Exercise material section start

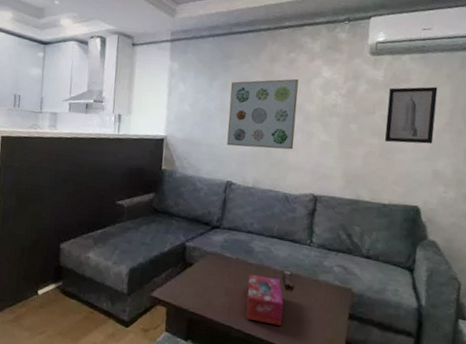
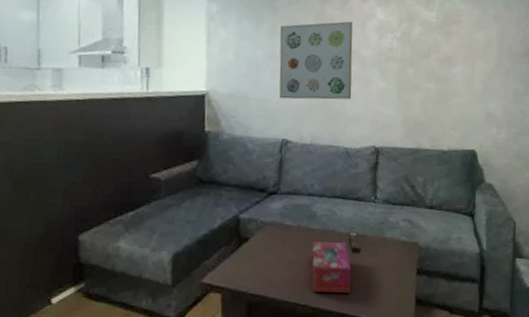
wall art: present [385,86,438,144] -> none [440,27,486,87]

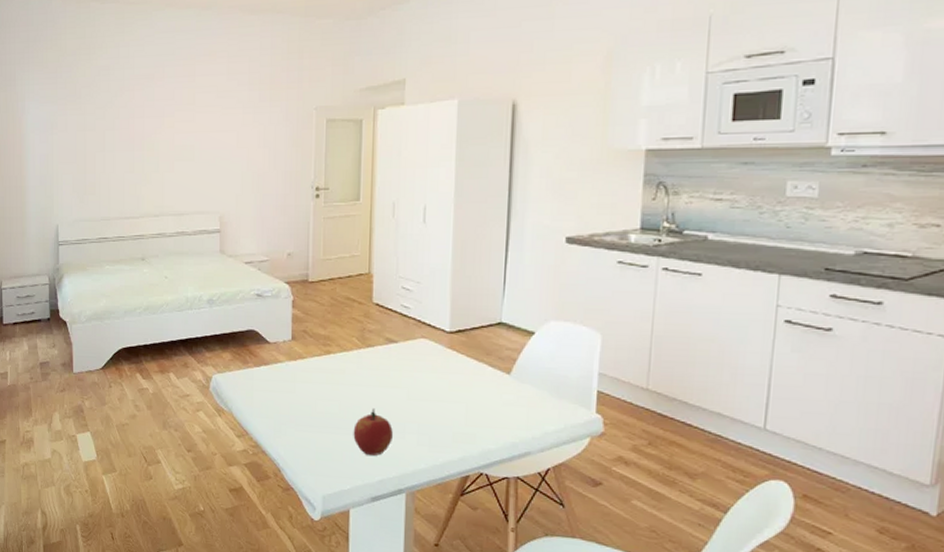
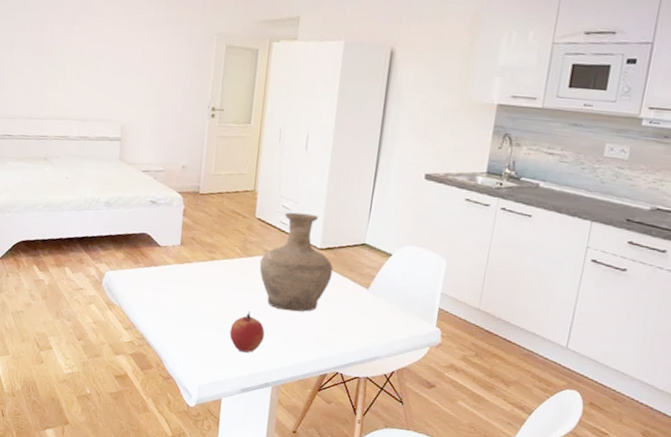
vase: none [381,293,467,406] -> present [259,212,333,312]

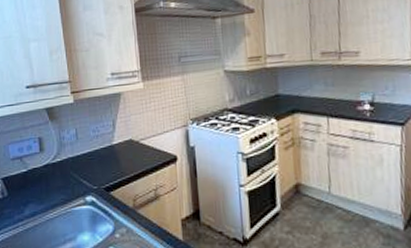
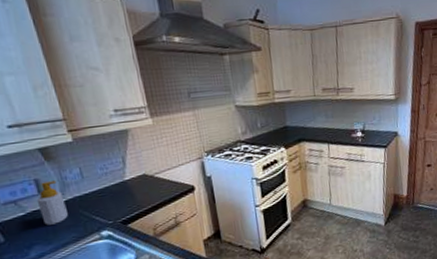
soap bottle: none [37,140,60,184] -> present [36,180,68,225]

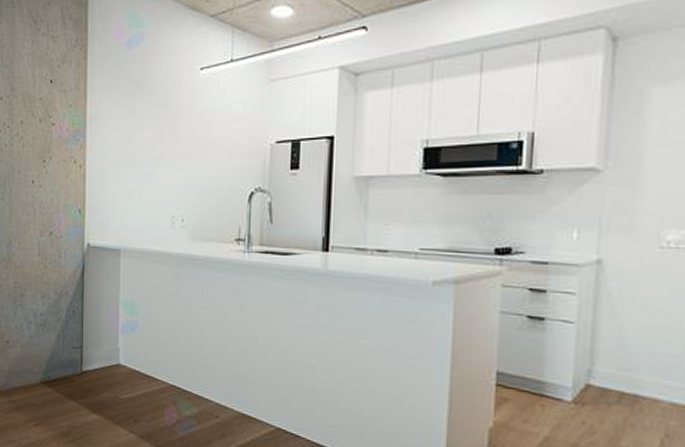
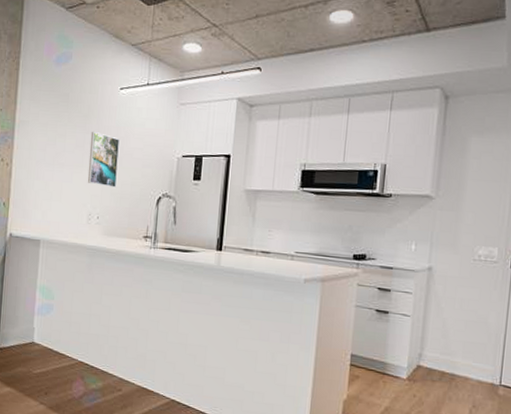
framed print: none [168,121,203,184] -> present [87,131,119,188]

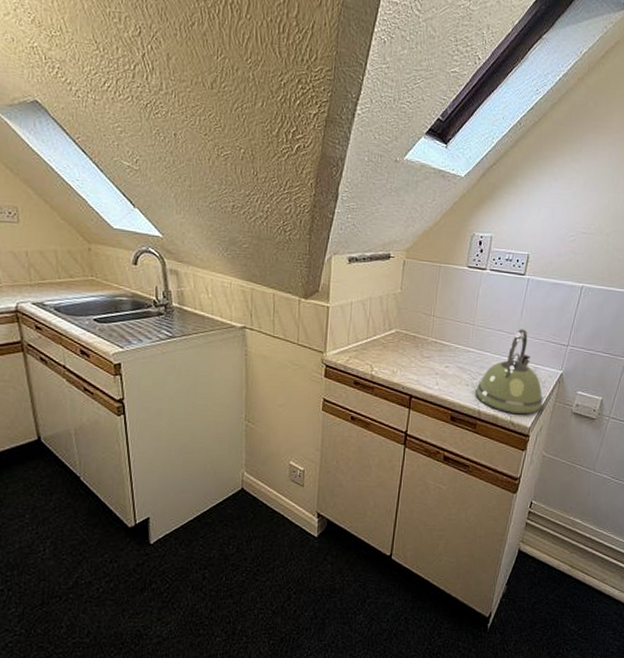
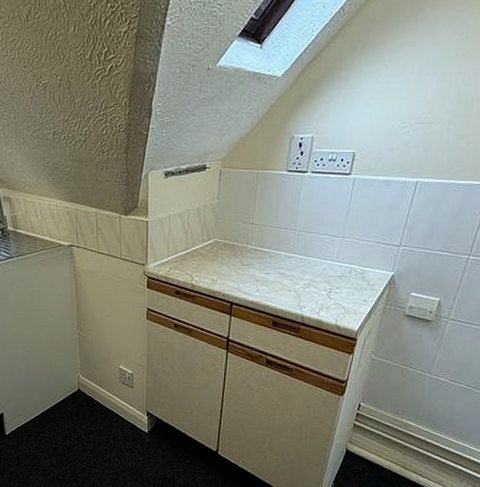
kettle: present [475,329,543,415] -> none [298,231,372,319]

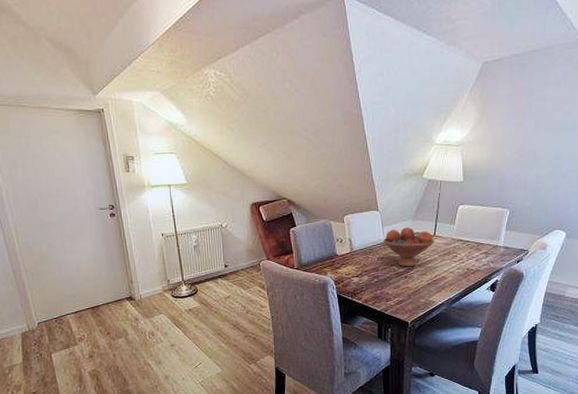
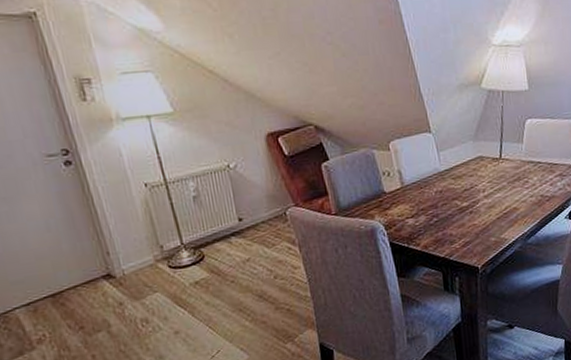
fruit bowl: present [383,227,434,267] -> none [440,150,501,201]

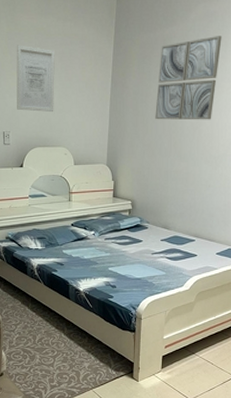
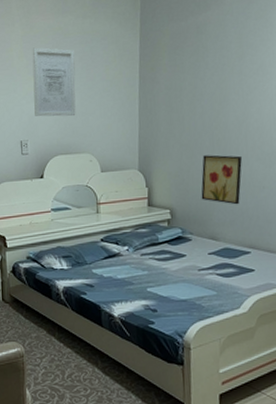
wall art: present [155,36,222,120] -> none [192,17,266,116]
wall art: none [158,155,193,200] -> present [201,155,242,205]

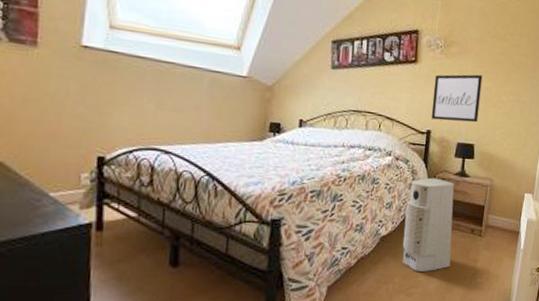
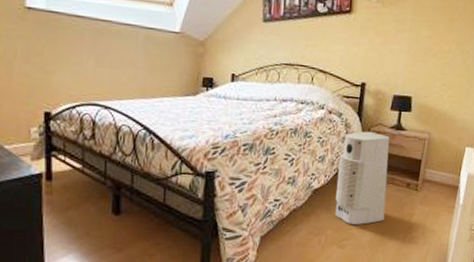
wall art: present [431,74,483,123] -> none [366,23,422,74]

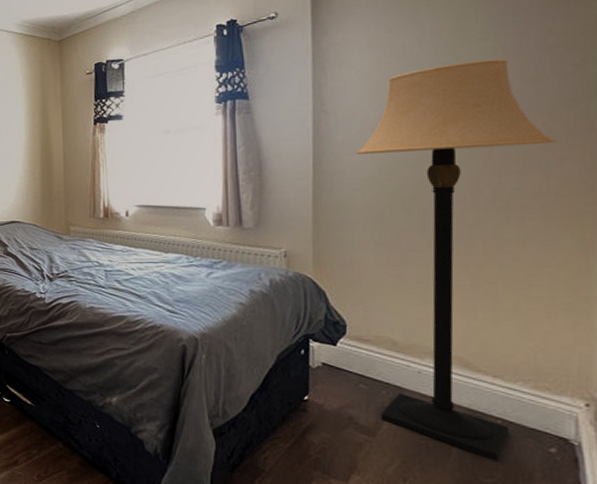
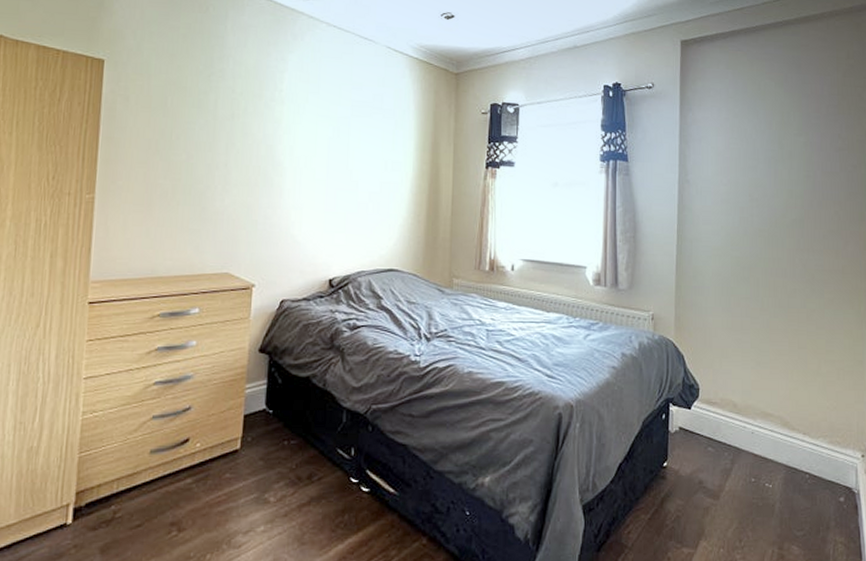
lamp: present [356,59,556,461] -> none [710,152,843,514]

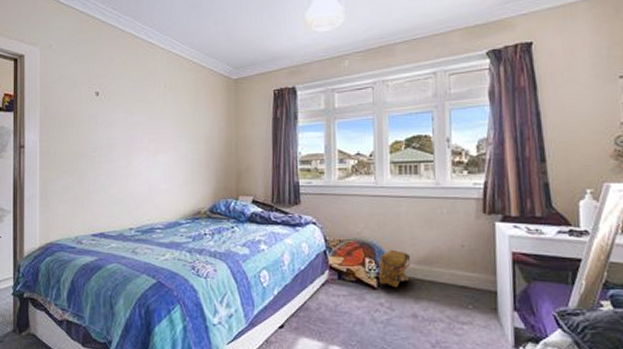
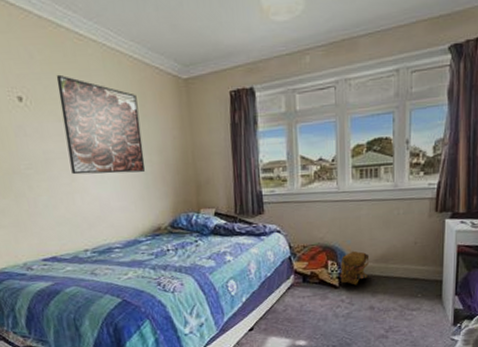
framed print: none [128,74,193,159] -> present [56,74,146,175]

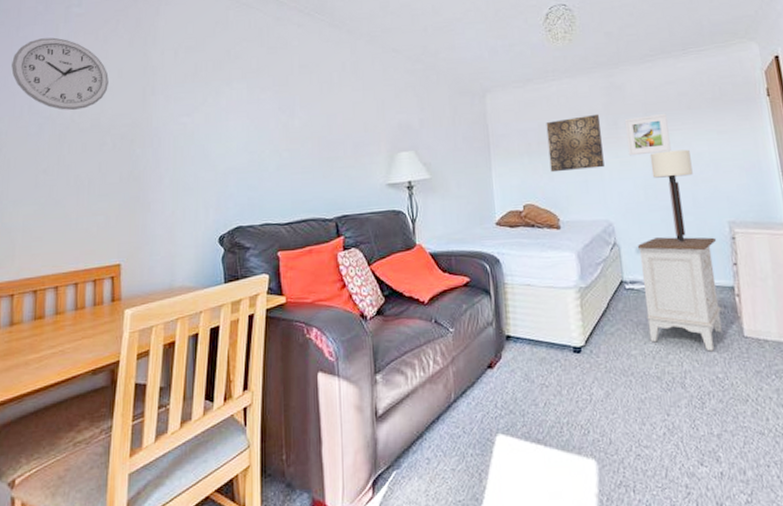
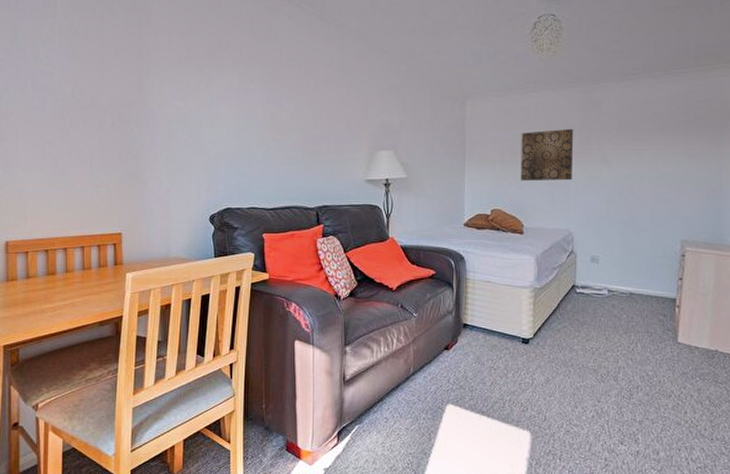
wall clock: present [11,37,109,111] -> none [14,12,106,87]
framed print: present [624,113,671,156] -> none [596,132,639,172]
nightstand: present [637,237,723,352] -> none [592,249,668,353]
table lamp: present [649,149,693,242] -> none [616,169,656,255]

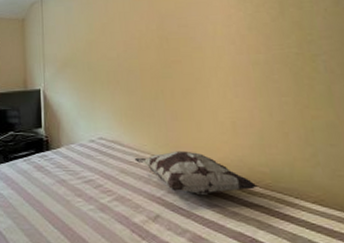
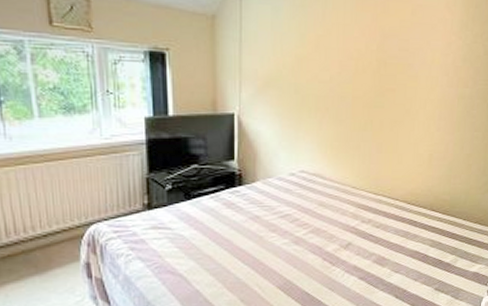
decorative pillow: present [134,150,258,195] -> none [334,182,438,222]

Exercise material section end

Your answer must be the lines from the one containing "framed print: none [168,121,203,184]" through the last line of the records, both included, written out exactly and without pictures.

framed print: none [168,121,203,184] -> present [87,131,119,188]

kettle: present [475,329,543,415] -> none [298,231,372,319]

fruit bowl: present [383,227,434,267] -> none [440,150,501,201]

wall art: present [155,36,222,120] -> none [192,17,266,116]
wall art: none [158,155,193,200] -> present [201,155,242,205]

wall art: present [431,74,483,123] -> none [366,23,422,74]

lamp: present [356,59,556,461] -> none [710,152,843,514]

framed print: none [128,74,193,159] -> present [56,74,146,175]

wall clock: present [11,37,109,111] -> none [14,12,106,87]
framed print: present [624,113,671,156] -> none [596,132,639,172]
nightstand: present [637,237,723,352] -> none [592,249,668,353]
table lamp: present [649,149,693,242] -> none [616,169,656,255]

decorative pillow: present [134,150,258,195] -> none [334,182,438,222]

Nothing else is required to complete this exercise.